[MATERIAL PROVIDED Boundary: Start]

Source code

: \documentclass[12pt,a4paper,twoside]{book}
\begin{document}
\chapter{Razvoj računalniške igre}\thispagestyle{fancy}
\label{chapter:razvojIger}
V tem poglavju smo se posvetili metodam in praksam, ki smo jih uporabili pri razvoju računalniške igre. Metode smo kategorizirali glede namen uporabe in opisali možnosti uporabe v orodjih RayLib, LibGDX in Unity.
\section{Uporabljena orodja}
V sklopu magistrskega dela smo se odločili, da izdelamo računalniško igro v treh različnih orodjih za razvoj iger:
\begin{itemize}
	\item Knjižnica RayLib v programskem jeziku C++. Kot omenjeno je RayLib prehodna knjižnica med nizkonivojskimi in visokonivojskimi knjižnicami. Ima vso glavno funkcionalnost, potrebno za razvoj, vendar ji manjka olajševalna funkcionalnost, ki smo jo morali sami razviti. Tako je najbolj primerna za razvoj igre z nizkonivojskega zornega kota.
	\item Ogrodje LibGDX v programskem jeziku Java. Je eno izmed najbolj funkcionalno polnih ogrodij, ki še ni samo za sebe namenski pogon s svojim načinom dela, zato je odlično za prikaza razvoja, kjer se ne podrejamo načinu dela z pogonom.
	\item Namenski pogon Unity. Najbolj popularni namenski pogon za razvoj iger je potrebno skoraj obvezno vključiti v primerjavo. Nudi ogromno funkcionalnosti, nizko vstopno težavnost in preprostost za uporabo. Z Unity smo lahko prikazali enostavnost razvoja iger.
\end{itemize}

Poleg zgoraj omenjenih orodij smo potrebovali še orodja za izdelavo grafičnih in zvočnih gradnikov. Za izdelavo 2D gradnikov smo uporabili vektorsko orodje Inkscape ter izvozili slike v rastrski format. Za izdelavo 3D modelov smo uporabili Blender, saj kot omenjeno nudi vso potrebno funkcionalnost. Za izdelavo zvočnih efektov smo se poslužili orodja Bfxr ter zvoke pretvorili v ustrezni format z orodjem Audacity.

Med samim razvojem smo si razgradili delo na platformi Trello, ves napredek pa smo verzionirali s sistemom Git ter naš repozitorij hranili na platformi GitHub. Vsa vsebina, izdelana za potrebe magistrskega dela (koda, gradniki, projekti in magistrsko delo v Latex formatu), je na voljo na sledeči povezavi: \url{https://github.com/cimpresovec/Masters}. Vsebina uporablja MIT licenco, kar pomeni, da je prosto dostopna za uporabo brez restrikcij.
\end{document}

[MATERIAL PROVIDED Boundary: End]

EXERCISE DIRECTIONS —
The requested lines run from the one with "V sklopu magistrskega" through the last line of the records. Return them exactly.

ANSWER FOR THIS EXERCISE —
V sklopu magistrskega dela smo se odločili, da izdelamo računalniško igro v treh različnih orodjih za razvoj iger:
\begin{itemize}
	\item Knjižnica RayLib v programskem jeziku C++. Kot omenjeno je RayLib prehodna knjižnica med nizkonivojskimi in visokonivojskimi knjižnicami. Ima vso glavno funkcionalnost, potrebno za razvoj, vendar ji manjka olajševalna funkcionalnost, ki smo jo morali sami razviti. Tako je najbolj primerna za razvoj igre z nizkonivojskega zornega kota.
	\item Ogrodje LibGDX v programskem jeziku Java. Je eno izmed najbolj funkcionalno polnih ogrodij, ki še ni samo za sebe namenski pogon s svojim načinom dela, zato je odlično za prikaza razvoja, kjer se ne podrejamo načinu dela z pogonom.
	\item Namenski pogon Unity. Najbolj popularni namenski pogon za razvoj iger je potrebno skoraj obvezno vključiti v primerjavo. Nudi ogromno funkcionalnosti, nizko vstopno težavnost in preprostost za uporabo. Z Unity smo lahko prikazali enostavnost razvoja iger.
\end{itemize}

Poleg zgoraj omenjenih orodij smo potrebovali še orodja za izdelavo grafičnih in zvočnih gradnikov. Za izdelavo 2D gradnikov smo uporabili vektorsko orodje Inkscape ter izvozili slike v rastrski format. Za izdelavo 3D modelov smo uporabili Blender, saj kot omenjeno nudi vso potrebno funkcionalnost. Za izdelavo zvočnih efektov smo se poslužili orodja Bfxr ter zvoke pretvorili v ustrezni format z orodjem Audacity.

Med samim razvojem smo si razgradili delo na platformi Trello, ves napredek pa smo verzionirali s sistemom Git ter naš repozitorij hranili na platformi GitHub. Vsa vsebina, izdelana za potrebe magistrskega dela (koda, gradniki, projekti in magistrsko delo v Latex formatu), je na voljo na sledeči povezavi: \url{https://github.com/cimpresovec/Masters}. Vsebina uporablja MIT licenco, kar pomeni, da je prosto dostopna za uporabo brez restrikcij.
\end{document}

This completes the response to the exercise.